Now, I did the normal scientific after creating my normal scientific form, I know the old the
exponent mantissa is sign bit with. So yeah, here sign bit has to be a negative here. So, now sign
bit because it was a negative, so I am putting sign as 1 and mantissa is these 4 bits, 0010 I will
put in first place and then after that 1, and then the rest of the 0s, I will keep it keep the trailing
0s and rest of the bits are also 0.
For the exponent, 1 would be added to 127 because 127 was the base address or basically the
offset so this offset or bias, so in the bias, we add 1, it becomes 128. 128 means 1 followed by 7
0s. Then we can again, combine these 3 vectors signing mantissa and exponent to create our
floating-point number in a hexadecimal way. Our one more example which is which looks quite
simple, but it is important to touch that also.
(Refer Slide Time: 22:21)
Let us say I want to represent 1. Now, you see there is no decimal, but because I would represent
1 in a floating-point notation, I have to write it like 1.0 into 2 is to power 0. So here, my mantissa
is 0, my exponent is also 0, my sign is also 0, how do I represent this number for mantissa, it is
going to be all bits all bits will be 0 all 23 bits will be 0, sign would be 0 and exponent in 127 0
would be added.
That means it will be 127 only 0 and then 7 1’s, then I can combine all of these and then the
resultant floating-point number in hexadecimal is 0 cross 3F8 5 0s. So, this also gives us one
food of thought that whenever we are converting any decimal number and so whenever you are
writing C, C++ code or Java code, and you are simply writing you want to typecast an integer to
float, you want to say that this integer should be converted into a float number, then all of these
processing steps would happen.
And let us say number was written as 1 there.
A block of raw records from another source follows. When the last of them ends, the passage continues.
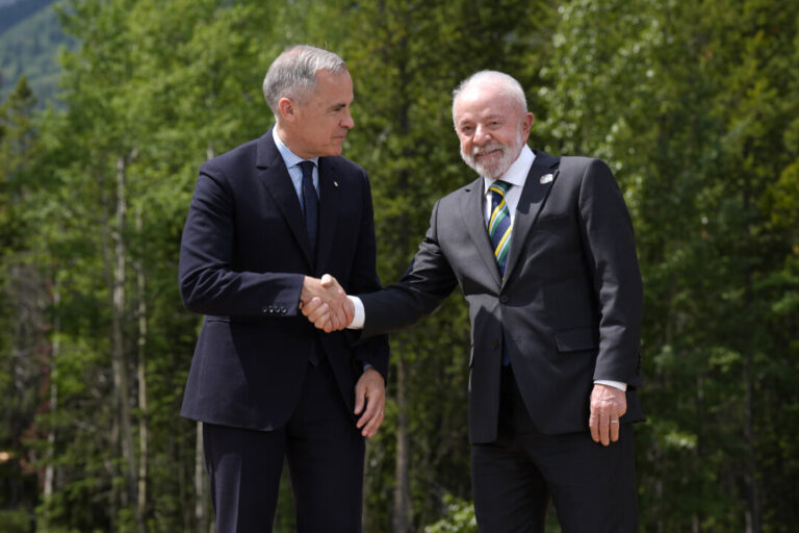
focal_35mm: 129
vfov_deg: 10.6
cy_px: 266
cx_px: 400
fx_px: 2863
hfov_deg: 15.9
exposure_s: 1/500
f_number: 7.1
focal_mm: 129
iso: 200
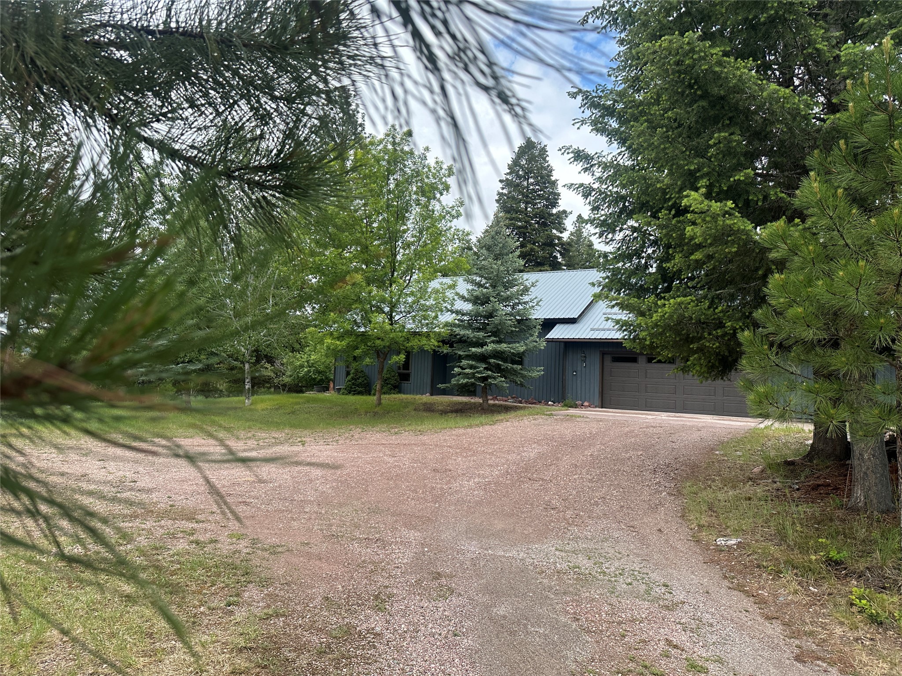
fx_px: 625
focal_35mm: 24
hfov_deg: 71.6
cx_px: 451
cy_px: 338
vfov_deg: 56.8
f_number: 1.78
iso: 80
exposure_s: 1/1664
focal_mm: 6.86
But in, in a floating-point notation, it would not be
written as 1 it is a it is a more sophisticated form. It also requires a lot of steps to convert an
integer to floating point number. Now one can again ask that why do I want to convert an integer
into a floating point number? Again, my answer is very similar to the examples we are taken for
large numbers.
So, let us say the number has some 20 digits, 20 of decimal digits. If number has some decimal
20 digits, so that means I need to convert those 20 decimal digits into binary digits and we
should be probably more than 60 or 70. Now because I have to represent them, but again, the
lower significant digits may not be useful for all practical purposes. So, if I make that as a
floating-point number that can help me in easing of certain operations. So, whenever a large
integer need to be represented then those integers are also represented using a floating point
number. So, with this, I would like to close this lecture.
(Refer Slide Time: 25:29)
And in summary, what we have learned in this lecture is that we learned that how a Real number
can be represented in a in a in a binary form, and how decimal point would be represented how
exponent would be represented. So, we finally observed that there are two ways of representing a
real number either we put it in a fixed-point format or we put it in a Floating-Point format.
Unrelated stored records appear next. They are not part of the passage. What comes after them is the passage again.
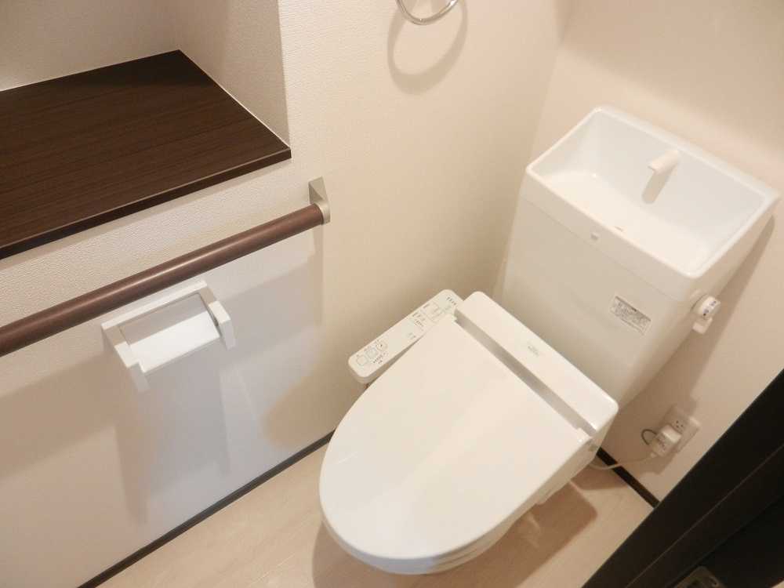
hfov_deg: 69.4
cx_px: 392
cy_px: 294
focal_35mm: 25
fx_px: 566
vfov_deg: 54.9
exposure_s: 1/15
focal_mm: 4.5
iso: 400
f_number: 3.5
Fixed point format gives us certain advantage that it is easy to operate with we can use integer
operations of addition, subtraction, multiplication, but it seemingly eliminate the amount of
precision and range. On the other hand floating point notation is a complex operation in
conversion itself. Where to identify what is mantissa we have to identify what is sign, we have to
identify what is exponent and then add the bias in the exponent and then construct a Floating
Point Number. So, this is for, this is all for today. Thank you very much, and Good Luck.